First, study the existing code. Understand the classes and their relationships. Figure out how this object design is going to work.

Next, start adding tests. There are a few examples there already to help you get started. Use a test first process as you work through the list below:

  • Add the next test from the list below.
  • Make sure the new test fails in the way you expect it to fail. 🚨 Don't skip this! 🚨 Actually run the test, look at the error, and make sure it’s failing the way it should.
  • Implement just enough of the code that the test should pass.
  • Run it to make sure it passes.
  • Make sure all the older tests also still pass.
  • Then and only then move on to the next item.

Tests to add:

  1. It handles unrecognized context: Given context that did not appear in the input text, chooseNextWord returns null. This is what happens at the end of the text. (We’ve given you this test commented out to help you get started.)

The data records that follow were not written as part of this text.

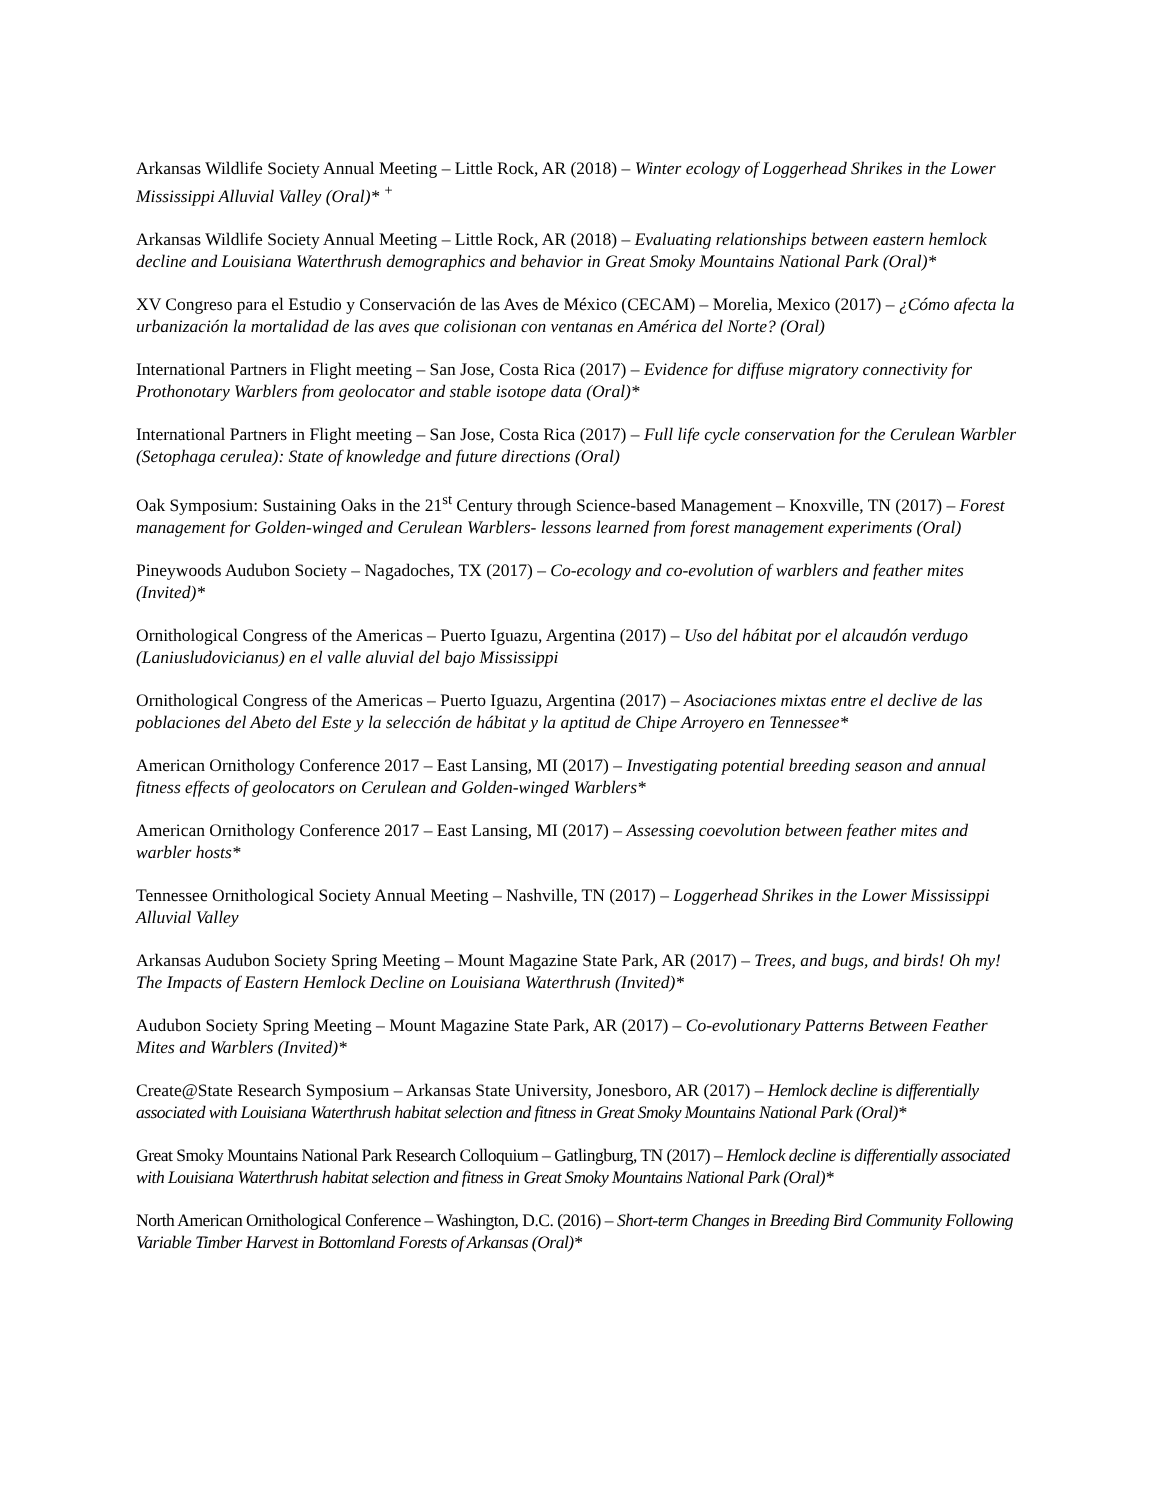Arkansas Wildlife Society Annual Meeting – Little Rock, AR (2018) – Winter ecology of Loggerhead Shrikes in the Lower Mississippi Alluvial Valley (Oral)* <sup>+</sup>
Arkansas Wildlife Society Annual Meeting – Little Rock, AR (2018) – Evaluating relationships between eastern hemlock decline and Louisiana Waterthrush demographics and behavior in Great Smoky Mountains National Park (Oral)*
XV Congreso para el Estudio y Conservación de las Aves de México (CECAM) – Morelia, Mexico (2017) – ¿Cómo afecta la urbanización la mortalidad de las aves que colisionan con ventanas en América del Norte? (Oral)
International Partners in Flight meeting – San Jose, Costa Rica (2017) – Evidence for diffuse migratory connectivity for Prothonotary Warblers from geolocator and stable isotope data (Oral)*
International Partners in Flight meeting – San Jose, Costa Rica (2017) – Full life cycle conservation for the Cerulean Warbler (Setophaga cerulea): State of knowledge and future directions (Oral)
Oak Symposium: Sustaining Oaks in the 21<sup>st</sup> Century through Science-based Management – Knoxville, TN (2017) – Forest management for Golden-winged and Cerulean Warblers- lessons learned from forest management experiments (Oral)
Pineywoods Audubon Society – Nagadoches, TX (2017) – Co-ecology and co-evolution of warblers and feather mites (Invited)*
Ornithological Congress of the Americas – Puerto Iguazu, Argentina (2017) – Uso del hábitat por el alcaudón verdugo (Laniusludovicianus) en el valle aluvial del bajo Mississippi
Ornithological Congress of the Americas – Puerto Iguazu, Argentina (2017) – Asociaciones mixtas entre el declive de las poblaciones del Abeto del Este y la selección de hábitat y la aptitud de Chipe Arroyero en Tennessee*
American Ornithology Conference 2017 – East Lansing, MI (2017) – Investigating potential breeding season and annual fitness effects of geolocators on Cerulean and Golden-winged Warblers*
American Ornithology Conference 2017 – East Lansing, MI (2017) – Assessing coevolution between feather mites and warbler hosts*
Tennessee Ornithological Society Annual Meeting – Nashville, TN (2017) – Loggerhead Shrikes in the Lower Mississippi Alluvial Valley
Arkansas Audubon Society Spring Meeting – Mount Magazine State Park, AR (2017) – Trees, and bugs, and birds! Oh my! The Impacts of Eastern Hemlock Decline on Louisiana Waterthrush (Invited)*
Audubon Society Spring Meeting – Mount Magazine State Park, AR (2017) – Co-evolutionary Patterns Between Feather Mites and Warblers (Invited)*
Create@State Research Symposium – Arkansas State University, Jonesboro, AR (2017) – Hemlock decline is differentially associated with Louisiana Waterthrush habitat selection and fitness in Great Smoky Mountains National Park (Oral)*
Great Smoky Mountains National Park Research Colloquium – Gatlingburg, TN (2017) – Hemlock decline is differentially associated with Louisiana Waterthrush habitat selection and fitness in Great Smoky Mountains National Park (Oral)*
North American Ornithological Conference – Washington, D.C. (2016) – Short-term Changes in Breeding Bird Community Following Variable Timber Harvest in Bottomland Forests of Arkansas (Oral)*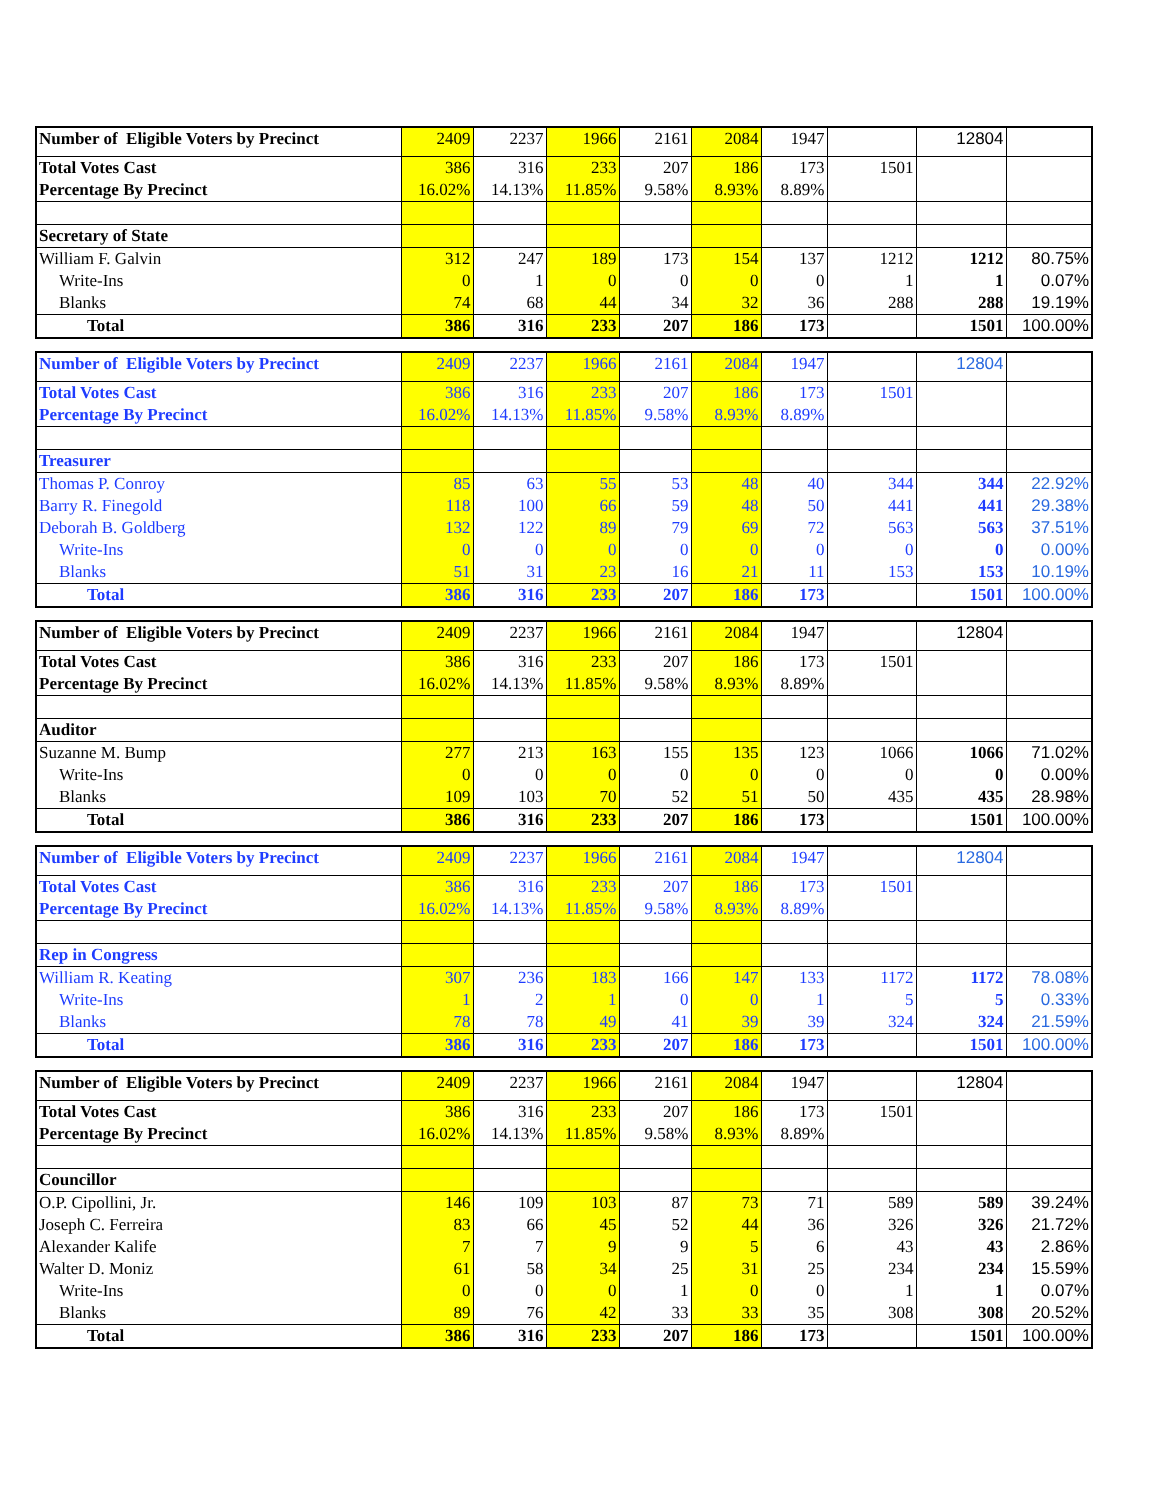| Number of Eligible Voters by Precinct | 2409 | 2237 | 1966 | 2161 | 2084 | 1947 | | 12804 | |
| Total Votes Cast | 386 | 316 | 233 | 207 | 186 | 173 | 1501 | | |
| Percentage By Precinct | 16.02% | 14.13% | 11.85% | 9.58% | 8.93% | 8.89% | | | |
| Secretary of State | | | | | | | | | |
| William F. Galvin | 312 | 247 | 189 | 173 | 154 | 137 | 1212 | 1212 | 80.75% |
| Write-Ins | 0 | 1 | 0 | 0 | 0 | 0 | 1 | 1 | 0.07% |
| Blanks | 74 | 68 | 44 | 34 | 32 | 36 | 288 | 288 | 19.19% |
| Total | 386 | 316 | 233 | 207 | 186 | 173 | | 1501 | 100.00% |
| Number of Eligible Voters by Precinct | 2409 | 2237 | 1966 | 2161 | 2084 | 1947 | | 12804 | |
| Total Votes Cast | 386 | 316 | 233 | 207 | 186 | 173 | 1501 | | |
| Percentage By Precinct | 16.02% | 14.13% | 11.85% | 9.58% | 8.93% | 8.89% | | | |
| Treasurer | | | | | | | | | |
| Thomas P. Conroy | 85 | 63 | 55 | 53 | 48 | 40 | 344 | 344 | 22.92% |
| Barry R. Finegold | 118 | 100 | 66 | 59 | 48 | 50 | 441 | 441 | 29.38% |
| Deborah B. Goldberg | 132 | 122 | 89 | 79 | 69 | 72 | 563 | 563 | 37.51% |
| Write-Ins | 0 | 0 | 0 | 0 | 0 | 0 | 0 | 0 | 0.00% |
| Blanks | 51 | 31 | 23 | 16 | 21 | 11 | 153 | 153 | 10.19% |
| Total | 386 | 316 | 233 | 207 | 186 | 173 | | 1501 | 100.00% |
| Number of Eligible Voters by Precinct | 2409 | 2237 | 1966 | 2161 | 2084 | 1947 | | 12804 | |
| Total Votes Cast | 386 | 316 | 233 | 207 | 186 | 173 | 1501 | | |
| Percentage By Precinct | 16.02% | 14.13% | 11.85% | 9.58% | 8.93% | 8.89% | | | |
| Auditor | | | | | | | | | |
| Suzanne M. Bump | 277 | 213 | 163 | 155 | 135 | 123 | 1066 | 1066 | 71.02% |
| Write-Ins | 0 | 0 | 0 | 0 | 0 | 0 | 0 | 0 | 0.00% |
| Blanks | 109 | 103 | 70 | 52 | 51 | 50 | 435 | 435 | 28.98% |
| Total | 386 | 316 | 233 | 207 | 186 | 173 | | 1501 | 100.00% |
| Number of Eligible Voters by Precinct | 2409 | 2237 | 1966 | 2161 | 2084 | 1947 | | 12804 | |
| Total Votes Cast | 386 | 316 | 233 | 207 | 186 | 173 | 1501 | | |
| Percentage By Precinct | 16.02% | 14.13% | 11.85% | 9.58% | 8.93% | 8.89% | | | |
| Rep in Congress | | | | | | | | | |
| William R. Keating | 307 | 236 | 183 | 166 | 147 | 133 | 1172 | 1172 | 78.08% |
| Write-Ins | 1 | 2 | 1 | 0 | 0 | 1 | 5 | 5 | 0.33% |
| Blanks | 78 | 78 | 49 | 41 | 39 | 39 | 324 | 324 | 21.59% |
| Total | 386 | 316 | 233 | 207 | 186 | 173 | | 1501 | 100.00% |
| Number of Eligible Voters by Precinct | 2409 | 2237 | 1966 | 2161 | 2084 | 1947 | | 12804 | |
| Total Votes Cast | 386 | 316 | 233 | 207 | 186 | 173 | 1501 | | |
| Percentage By Precinct | 16.02% | 14.13% | 11.85% | 9.58% | 8.93% | 8.89% | | | |
| Councillor | | | | | | | | | |
| O.P. Cipollini, Jr. | 146 | 109 | 103 | 87 | 73 | 71 | 589 | 589 | 39.24% |
| Joseph C. Ferreira | 83 | 66 | 45 | 52 | 44 | 36 | 326 | 326 | 21.72% |
| Alexander Kalife | 7 | 7 | 9 | 9 | 5 | 6 | 43 | 43 | 2.86% |
| Walter D. Moniz | 61 | 58 | 34 | 25 | 31 | 25 | 234 | 234 | 15.59% |
| Write-Ins | 0 | 0 | 0 | 1 | 0 | 0 | 1 | 1 | 0.07% |
| Blanks | 89 | 76 | 42 | 33 | 33 | 35 | 308 | 308 | 20.52% |
| Total | 386 | 316 | 233 | 207 | 186 | 173 | | 1501 | 100.00% |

  2. It handles the initial context: After reading the text "Hello there!", it returns "Hello" for an empty context, and "there!" for the context "Hello". This is what happens at the beginning of the text. (We’ve also given you this test commented out.) To get this one working, you will need to complete quite a few of the TODOs. You’ll need to trace through how the code works to find them all.

  3. It handles multi-word context: After reading the text "one two three", it returns "three" for the context "one two". (You’ll need to write the remainder of these tests yourself.)

  4. It shifts words out of context: After reading the text "one two three four",

    • it returns "four" for the context "two three", but
    • returns null for the context "one two three".
  5. It respects the context size setting: If you create a new MarkVShaney object with a context size of 3 passed to the constructor, then after reading the text "one two three four",

    • it returns "four" for the context "one two three", but
    • returns null for the context "two three".
  6. It handles multiple choices: This is a tricky one to test, because you are testing random behavior. After reading the example text above, "Jack be nimble, Jack be quick", if you call chooseNextWord over and over for the context "Jack be", you should eventually see both "nimble" and "quick" (and nothing else).

    Stuck? Looking for alternatives? Here's an elegant way to do it with streams:

    Expand for hint
    @Test
    void handlesMultipleChoices() {
        mvs.readText("Jack be nimble, Jack be quick");
        Set<String> results = Stream
            .generate(() -> mvs.chooseNextWord(   // Repeatedly make a random choice...
                List.of("Jack", "be")))           // ...for the next word after these two...
            .limit(100)                           // ...100 times...
            .collect(Collectors.toSet());         // ...and collect the unique results
        assertEquals(Set.of("nimble,", "quick"), results);
    }
  7. It generates text: It is not feasible to fully test the random behavior of the text generation. However, you can test that given input text which always produces only one choice for a given context, it will always generate the input string. In other words, after reading the text "Coding up a storm!", if you call generateText and collect the results to a list, you should get List.of("Coding", "up", "a", "storm!").

By the time you are done with these tests, you should have no more TODOs left in the source code!

All passing? Try running the MarkVShaney class. Its main method reads the text of several classic books and scrambles them together!

Enjoy the fruits of your labor

The AnimatedTextApp class (in the mvs.animation package) will use your MarkVShaney implementation to create a fancy-fun text generation visualization. Run it and enjoy! Hold down a key to create a text avalanche.